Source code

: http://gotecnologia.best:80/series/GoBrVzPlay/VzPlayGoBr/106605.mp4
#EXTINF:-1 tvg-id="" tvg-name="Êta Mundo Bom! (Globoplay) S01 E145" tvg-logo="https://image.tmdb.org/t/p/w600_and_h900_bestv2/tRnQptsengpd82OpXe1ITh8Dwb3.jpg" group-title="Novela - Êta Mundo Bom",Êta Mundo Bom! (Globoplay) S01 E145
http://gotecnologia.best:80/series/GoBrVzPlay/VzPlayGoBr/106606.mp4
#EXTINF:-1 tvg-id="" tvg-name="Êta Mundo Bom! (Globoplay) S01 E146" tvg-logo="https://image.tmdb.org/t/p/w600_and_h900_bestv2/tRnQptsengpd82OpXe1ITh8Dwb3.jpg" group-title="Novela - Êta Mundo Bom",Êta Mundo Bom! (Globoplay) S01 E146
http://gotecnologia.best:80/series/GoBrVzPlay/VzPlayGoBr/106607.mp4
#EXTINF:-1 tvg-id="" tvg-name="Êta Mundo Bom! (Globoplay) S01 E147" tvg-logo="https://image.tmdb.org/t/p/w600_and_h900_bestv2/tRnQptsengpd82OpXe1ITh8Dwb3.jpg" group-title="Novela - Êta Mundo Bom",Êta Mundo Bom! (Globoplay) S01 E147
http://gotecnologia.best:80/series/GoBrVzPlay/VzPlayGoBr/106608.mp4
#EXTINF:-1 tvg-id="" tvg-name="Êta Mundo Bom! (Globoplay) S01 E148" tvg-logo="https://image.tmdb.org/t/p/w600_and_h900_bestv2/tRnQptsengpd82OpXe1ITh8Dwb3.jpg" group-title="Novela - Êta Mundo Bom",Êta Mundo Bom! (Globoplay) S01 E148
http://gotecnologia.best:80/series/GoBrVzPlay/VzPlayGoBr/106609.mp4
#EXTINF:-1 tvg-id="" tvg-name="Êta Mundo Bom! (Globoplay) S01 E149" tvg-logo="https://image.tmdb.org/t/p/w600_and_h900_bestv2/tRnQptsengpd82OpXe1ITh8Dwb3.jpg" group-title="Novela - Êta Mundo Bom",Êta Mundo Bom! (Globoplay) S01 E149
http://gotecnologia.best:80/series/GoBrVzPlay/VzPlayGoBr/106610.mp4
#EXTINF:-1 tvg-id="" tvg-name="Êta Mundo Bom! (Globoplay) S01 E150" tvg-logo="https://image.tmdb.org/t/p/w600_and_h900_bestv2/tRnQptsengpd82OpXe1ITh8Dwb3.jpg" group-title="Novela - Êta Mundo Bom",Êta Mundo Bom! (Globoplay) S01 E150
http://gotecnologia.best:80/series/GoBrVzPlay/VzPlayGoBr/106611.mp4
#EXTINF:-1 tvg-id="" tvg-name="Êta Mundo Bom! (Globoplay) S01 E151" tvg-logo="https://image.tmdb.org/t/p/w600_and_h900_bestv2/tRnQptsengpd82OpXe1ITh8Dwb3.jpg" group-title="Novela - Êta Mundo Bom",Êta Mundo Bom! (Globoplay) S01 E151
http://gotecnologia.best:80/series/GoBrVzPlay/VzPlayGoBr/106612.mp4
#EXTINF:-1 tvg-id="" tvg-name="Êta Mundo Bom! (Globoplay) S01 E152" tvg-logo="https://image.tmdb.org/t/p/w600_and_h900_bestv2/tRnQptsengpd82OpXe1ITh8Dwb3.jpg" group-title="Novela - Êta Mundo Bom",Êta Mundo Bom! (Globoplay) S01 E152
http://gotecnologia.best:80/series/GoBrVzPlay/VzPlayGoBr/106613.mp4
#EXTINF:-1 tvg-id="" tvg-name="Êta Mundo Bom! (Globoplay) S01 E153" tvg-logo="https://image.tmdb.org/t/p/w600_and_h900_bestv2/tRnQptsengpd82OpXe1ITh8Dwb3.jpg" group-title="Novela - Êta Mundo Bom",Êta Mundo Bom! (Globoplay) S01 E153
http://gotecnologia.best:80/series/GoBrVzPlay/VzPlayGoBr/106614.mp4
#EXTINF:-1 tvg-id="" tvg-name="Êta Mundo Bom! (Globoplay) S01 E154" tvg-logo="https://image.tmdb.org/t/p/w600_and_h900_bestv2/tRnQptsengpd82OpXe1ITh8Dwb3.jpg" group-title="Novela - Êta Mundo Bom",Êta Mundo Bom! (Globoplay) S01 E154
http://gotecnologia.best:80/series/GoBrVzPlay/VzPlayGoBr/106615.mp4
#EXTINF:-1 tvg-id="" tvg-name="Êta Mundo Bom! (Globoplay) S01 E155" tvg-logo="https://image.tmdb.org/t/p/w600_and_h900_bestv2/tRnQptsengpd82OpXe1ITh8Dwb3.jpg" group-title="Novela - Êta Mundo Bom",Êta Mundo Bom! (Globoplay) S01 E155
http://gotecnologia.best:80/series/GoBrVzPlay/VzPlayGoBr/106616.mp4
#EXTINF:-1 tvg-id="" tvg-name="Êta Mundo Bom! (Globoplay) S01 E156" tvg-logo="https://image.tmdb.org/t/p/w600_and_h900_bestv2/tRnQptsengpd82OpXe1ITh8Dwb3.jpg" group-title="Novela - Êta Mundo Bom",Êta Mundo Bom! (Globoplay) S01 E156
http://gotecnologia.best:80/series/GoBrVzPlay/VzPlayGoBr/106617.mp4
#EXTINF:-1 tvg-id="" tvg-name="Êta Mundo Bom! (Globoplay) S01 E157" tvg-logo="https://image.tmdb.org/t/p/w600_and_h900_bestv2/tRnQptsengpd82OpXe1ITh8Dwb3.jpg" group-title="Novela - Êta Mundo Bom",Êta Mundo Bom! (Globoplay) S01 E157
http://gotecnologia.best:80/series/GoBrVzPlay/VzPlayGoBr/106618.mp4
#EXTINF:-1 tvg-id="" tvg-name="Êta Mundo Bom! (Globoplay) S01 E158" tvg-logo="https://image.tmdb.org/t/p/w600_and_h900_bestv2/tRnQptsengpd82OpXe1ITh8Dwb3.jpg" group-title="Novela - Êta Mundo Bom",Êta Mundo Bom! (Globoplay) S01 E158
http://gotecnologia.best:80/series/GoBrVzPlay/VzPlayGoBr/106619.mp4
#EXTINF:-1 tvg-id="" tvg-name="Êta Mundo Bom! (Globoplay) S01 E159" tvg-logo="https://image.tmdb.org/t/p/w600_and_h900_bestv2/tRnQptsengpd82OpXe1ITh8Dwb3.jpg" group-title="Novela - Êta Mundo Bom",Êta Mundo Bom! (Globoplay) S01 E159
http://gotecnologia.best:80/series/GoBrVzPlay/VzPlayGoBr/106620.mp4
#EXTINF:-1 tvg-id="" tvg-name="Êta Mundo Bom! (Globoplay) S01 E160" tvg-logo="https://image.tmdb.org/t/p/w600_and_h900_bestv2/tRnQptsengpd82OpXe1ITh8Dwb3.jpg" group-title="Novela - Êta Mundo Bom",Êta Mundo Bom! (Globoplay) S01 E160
====================
What is needed: Create a word-for-word copy of the whole listing.

Output of the exercise:
Source code

: http://gotecnologia.best:80/series/GoBrVzPlay/VzPlayGoBr/106605.mp4
#EXTINF:-1 tvg-id="" tvg-name="Êta Mundo Bom! (Globoplay) S01 E145" tvg-logo="https://image.tmdb.org/t/p/w600_and_h900_bestv2/tRnQptsengpd82OpXe1ITh8Dwb3.jpg" group-title="Novela - Êta Mundo Bom",Êta Mundo Bom! (Globoplay) S01 E145
http://gotecnologia.best:80/series/GoBrVzPlay/VzPlayGoBr/106606.mp4
#EXTINF:-1 tvg-id="" tvg-name="Êta Mundo Bom! (Globoplay) S01 E146" tvg-logo="https://image.tmdb.org/t/p/w600_and_h900_bestv2/tRnQptsengpd82OpXe1ITh8Dwb3.jpg" group-title="Novela - Êta Mundo Bom",Êta Mundo Bom! (Globoplay) S01 E146
http://gotecnologia.best:80/series/GoBrVzPlay/VzPlayGoBr/106607.mp4
#EXTINF:-1 tvg-id="" tvg-name="Êta Mundo Bom! (Globoplay) S01 E147" tvg-logo="https://image.tmdb.org/t/p/w600_and_h900_bestv2/tRnQptsengpd82OpXe1ITh8Dwb3.jpg" group-title="Novela - Êta Mundo Bom",Êta Mundo Bom! (Globoplay) S01 E147
http://gotecnologia.best:80/series/GoBrVzPlay/VzPlayGoBr/106608.mp4
#EXTINF:-1 tvg-id="" tvg-name="Êta Mundo Bom! (Globoplay) S01 E148" tvg-logo="https://image.tmdb.org/t/p/w600_and_h900_bestv2/tRnQptsengpd82OpXe1ITh8Dwb3.jpg" group-title="Novela - Êta Mundo Bom",Êta Mundo Bom! (Globoplay) S01 E148
http://gotecnologia.best:80/series/GoBrVzPlay/VzPlayGoBr/106609.mp4
#EXTINF:-1 tvg-id="" tvg-name="Êta Mundo Bom! (Globoplay) S01 E149" tvg-logo="https://image.tmdb.org/t/p/w600_and_h900_bestv2/tRnQptsengpd82OpXe1ITh8Dwb3.jpg" group-title="Novela - Êta Mundo Bom",Êta Mundo Bom! (Globoplay) S01 E149
http://gotecnologia.best:80/series/GoBrVzPlay/VzPlayGoBr/106610.mp4
#EXTINF:-1 tvg-id="" tvg-name="Êta Mundo Bom! (Globoplay) S01 E150" tvg-logo="https://image.tmdb.org/t/p/w600_and_h900_bestv2/tRnQptsengpd82OpXe1ITh8Dwb3.jpg" group-title="Novela - Êta Mundo Bom",Êta Mundo Bom! (Globoplay) S01 E150
http://gotecnologia.best:80/series/GoBrVzPlay/VzPlayGoBr/106611.mp4
#EXTINF:-1 tvg-id="" tvg-name="Êta Mundo Bom! (Globoplay) S01 E151" tvg-logo="https://image.tmdb.org/t/p/w600_and_h900_bestv2/tRnQptsengpd82OpXe1ITh8Dwb3.jpg" group-title="Novela - Êta Mundo Bom",Êta Mundo Bom! (Globoplay) S01 E151
http://gotecnologia.best:80/series/GoBrVzPlay/VzPlayGoBr/106612.mp4
#EXTINF:-1 tvg-id="" tvg-name="Êta Mundo Bom! (Globoplay) S01 E152" tvg-logo="https://image.tmdb.org/t/p/w600_and_h900_bestv2/tRnQptsengpd82OpXe1ITh8Dwb3.jpg" group-title="Novela - Êta Mundo Bom",Êta Mundo Bom! (Globoplay) S01 E152
http://gotecnologia.best:80/series/GoBrVzPlay/VzPlayGoBr/106613.mp4
#EXTINF:-1 tvg-id="" tvg-name="Êta Mundo Bom! (Globoplay) S01 E153" tvg-logo="https://image.tmdb.org/t/p/w600_and_h900_bestv2/tRnQptsengpd82OpXe1ITh8Dwb3.jpg" group-title="Novela - Êta Mundo Bom",Êta Mundo Bom! (Globoplay) S01 E153
http://gotecnologia.best:80/series/GoBrVzPlay/VzPlayGoBr/106614.mp4
#EXTINF:-1 tvg-id="" tvg-name="Êta Mundo Bom! (Globoplay) S01 E154" tvg-logo="https://image.tmdb.org/t/p/w600_and_h900_bestv2/tRnQptsengpd82OpXe1ITh8Dwb3.jpg" group-title="Novela - Êta Mundo Bom",Êta Mundo Bom! (Globoplay) S01 E154
http://gotecnologia.best:80/series/GoBrVzPlay/VzPlayGoBr/106615.mp4
#EXTINF:-1 tvg-id="" tvg-name="Êta Mundo Bom! (Globoplay) S01 E155" tvg-logo="https://image.tmdb.org/t/p/w600_and_h900_bestv2/tRnQptsengpd82OpXe1ITh8Dwb3.jpg" group-title="Novela - Êta Mundo Bom",Êta Mundo Bom! (Globoplay) S01 E155
http://gotecnologia.best:80/series/GoBrVzPlay/VzPlayGoBr/106616.mp4
#EXTINF:-1 tvg-id="" tvg-name="Êta Mundo Bom! (Globoplay) S01 E156" tvg-logo="https://image.tmdb.org/t/p/w600_and_h900_bestv2/tRnQptsengpd82OpXe1ITh8Dwb3.jpg" group-title="Novela - Êta Mundo Bom",Êta Mundo Bom! (Globoplay) S01 E156
http://gotecnologia.best:80/series/GoBrVzPlay/VzPlayGoBr/106617.mp4
#EXTINF:-1 tvg-id="" tvg-name="Êta Mundo Bom! (Globoplay) S01 E157" tvg-logo="https://image.tmdb.org/t/p/w600_and_h900_bestv2/tRnQptsengpd82OpXe1ITh8Dwb3.jpg" group-title="Novela - Êta Mundo Bom",Êta Mundo Bom! (Globoplay) S01 E157
http://gotecnologia.best:80/series/GoBrVzPlay/VzPlayGoBr/106618.mp4
#EXTINF:-1 tvg-id="" tvg-name="Êta Mundo Bom! (Globoplay) S01 E158" tvg-logo="https://image.tmdb.org/t/p/w600_and_h900_bestv2/tRnQptsengpd82OpXe1ITh8Dwb3.jpg" group-title="Novela - Êta Mundo Bom",Êta Mundo Bom! (Globoplay) S01 E158
http://gotecnologia.best:80/series/GoBrVzPlay/VzPlayGoBr/106619.mp4
#EXTINF:-1 tvg-id="" tvg-name="Êta Mundo Bom! (Globoplay) S01 E159" tvg-logo="https://image.tmdb.org/t/p/w600_and_h900_bestv2/tRnQptsengpd82OpXe1ITh8Dwb3.jpg" group-title="Novela - Êta Mundo Bom",Êta Mundo Bom! (Globoplay) S01 E159
http://gotecnologia.best:80/series/GoBrVzPlay/VzPlayGoBr/106620.mp4
#EXTINF:-1 tvg-id="" tvg-name="Êta Mundo Bom! (Globoplay) S01 E160" tvg-logo="https://image.tmdb.org/t/p/w600_and_h900_bestv2/tRnQptsengpd82OpXe1ITh8Dwb3.jpg" group-title="Novela - Êta Mundo Bom",Êta Mundo Bom! (Globoplay) S01 E160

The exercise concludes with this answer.